### [Text provided]
Answer to Question #218214 in Management for Kalna Kumudumali

Question #218214

Following information were extracted from a Printing organization related to the sale of Articles in a particular year.

No of articles sold - 10,000

Selling price of an article - Rs. 30 per unit

Variable cost - Rs. 18 per unit

Fixed cost - Rs. 24,000 per year

Calculate the following.

(i) The profit of the business.

(ii) Break-even point in terms of money value and in units.

(iii) Margin of safety in terms of money value and in units.


1
Expert's answer
2021-07-29T18:18:02-0400

(i)                 

Profit = sales = fixed costs - variable costs

=300,000 - 180,000 - 24,000

=Rs 96,0000

 

(ii)

### [Problems to solve]
1 – What fixed cost per year does the break-even problem about the printing organization give?
2 – Extend the worked solution to the printing organization's break-even problem, carrying on from its last line.

Data records:
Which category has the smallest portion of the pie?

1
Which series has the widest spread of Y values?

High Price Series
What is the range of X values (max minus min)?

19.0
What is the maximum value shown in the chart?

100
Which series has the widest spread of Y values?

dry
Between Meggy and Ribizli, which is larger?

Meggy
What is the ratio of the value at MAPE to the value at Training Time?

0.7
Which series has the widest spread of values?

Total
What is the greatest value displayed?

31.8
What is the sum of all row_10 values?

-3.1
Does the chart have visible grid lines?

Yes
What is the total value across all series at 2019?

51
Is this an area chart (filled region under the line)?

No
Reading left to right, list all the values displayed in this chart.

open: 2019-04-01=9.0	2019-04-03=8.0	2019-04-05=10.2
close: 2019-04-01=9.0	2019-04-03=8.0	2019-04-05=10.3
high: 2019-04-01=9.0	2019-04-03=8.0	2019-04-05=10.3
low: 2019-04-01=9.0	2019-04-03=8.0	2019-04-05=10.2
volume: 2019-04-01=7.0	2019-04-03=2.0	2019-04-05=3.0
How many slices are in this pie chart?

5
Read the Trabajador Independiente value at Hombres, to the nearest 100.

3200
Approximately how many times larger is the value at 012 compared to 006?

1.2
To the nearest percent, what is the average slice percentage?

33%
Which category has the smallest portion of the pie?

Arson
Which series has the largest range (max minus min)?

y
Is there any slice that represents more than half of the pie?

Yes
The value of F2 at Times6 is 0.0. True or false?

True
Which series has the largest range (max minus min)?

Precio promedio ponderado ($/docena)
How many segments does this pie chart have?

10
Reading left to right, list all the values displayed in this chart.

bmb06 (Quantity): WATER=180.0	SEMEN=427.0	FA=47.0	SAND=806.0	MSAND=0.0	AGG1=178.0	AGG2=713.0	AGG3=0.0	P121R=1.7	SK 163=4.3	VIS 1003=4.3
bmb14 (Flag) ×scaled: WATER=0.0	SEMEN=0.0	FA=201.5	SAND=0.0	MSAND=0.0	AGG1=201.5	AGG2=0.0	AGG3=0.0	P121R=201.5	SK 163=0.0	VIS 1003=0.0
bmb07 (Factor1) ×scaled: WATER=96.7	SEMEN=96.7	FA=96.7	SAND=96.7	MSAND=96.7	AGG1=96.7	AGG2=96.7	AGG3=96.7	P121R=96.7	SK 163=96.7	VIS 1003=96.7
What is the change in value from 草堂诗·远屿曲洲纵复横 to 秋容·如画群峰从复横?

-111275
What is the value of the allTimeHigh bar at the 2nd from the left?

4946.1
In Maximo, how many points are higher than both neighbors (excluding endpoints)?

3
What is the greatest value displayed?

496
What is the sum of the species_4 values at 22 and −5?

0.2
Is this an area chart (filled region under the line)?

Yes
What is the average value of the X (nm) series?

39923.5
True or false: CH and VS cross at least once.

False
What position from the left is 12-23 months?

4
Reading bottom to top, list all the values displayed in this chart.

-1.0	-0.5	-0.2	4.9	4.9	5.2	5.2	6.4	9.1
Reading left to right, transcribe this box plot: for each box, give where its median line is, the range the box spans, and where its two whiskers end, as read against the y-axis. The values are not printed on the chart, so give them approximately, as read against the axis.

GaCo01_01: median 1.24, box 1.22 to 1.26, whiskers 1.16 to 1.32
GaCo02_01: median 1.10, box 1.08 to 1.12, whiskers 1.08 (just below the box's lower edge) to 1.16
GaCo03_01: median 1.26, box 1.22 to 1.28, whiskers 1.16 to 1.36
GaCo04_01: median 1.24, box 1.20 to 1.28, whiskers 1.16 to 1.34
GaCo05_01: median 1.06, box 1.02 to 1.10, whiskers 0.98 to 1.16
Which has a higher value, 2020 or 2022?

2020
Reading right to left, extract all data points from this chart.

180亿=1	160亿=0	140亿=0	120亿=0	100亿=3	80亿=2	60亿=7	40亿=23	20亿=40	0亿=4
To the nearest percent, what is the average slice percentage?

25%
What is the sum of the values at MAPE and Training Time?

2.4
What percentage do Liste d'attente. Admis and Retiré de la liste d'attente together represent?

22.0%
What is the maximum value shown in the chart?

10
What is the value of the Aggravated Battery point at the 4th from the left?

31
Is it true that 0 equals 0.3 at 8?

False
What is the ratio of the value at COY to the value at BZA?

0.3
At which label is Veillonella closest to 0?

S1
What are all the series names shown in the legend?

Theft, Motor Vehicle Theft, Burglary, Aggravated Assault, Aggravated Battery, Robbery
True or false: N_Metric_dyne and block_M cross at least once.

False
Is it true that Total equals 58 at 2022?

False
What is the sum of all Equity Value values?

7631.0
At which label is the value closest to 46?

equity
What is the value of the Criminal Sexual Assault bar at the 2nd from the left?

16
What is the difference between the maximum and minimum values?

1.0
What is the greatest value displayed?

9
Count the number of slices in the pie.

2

### [Task-by-task outputs]
1 – Rs. 24,000 per year

2 –
Contribution margin = selling price of the articles  – variable costs of the articles

= 30 – 18

= Rs 18

Break even in units = fixed costs of the articles /contribution margin

=24000/18

= 1,334 articles

Break even value = break even units x selling price of the articles

=1334 x 30

= Rs 40,020

 

 

 

(iii)

Margin of safety = (total sales – breakeven point sales)/ selling price of the articles

= (300,000 – 40,020)/30

= 8,666 articles

Margin of safety = 8,666 * 30

= Rs 259, 980

 

References

Sintha, L., 2020. Importance of Break-Even Analysis for the Micro, Small and Medium Enterprises. International Journal of Research-Granthaalayah, 8(6).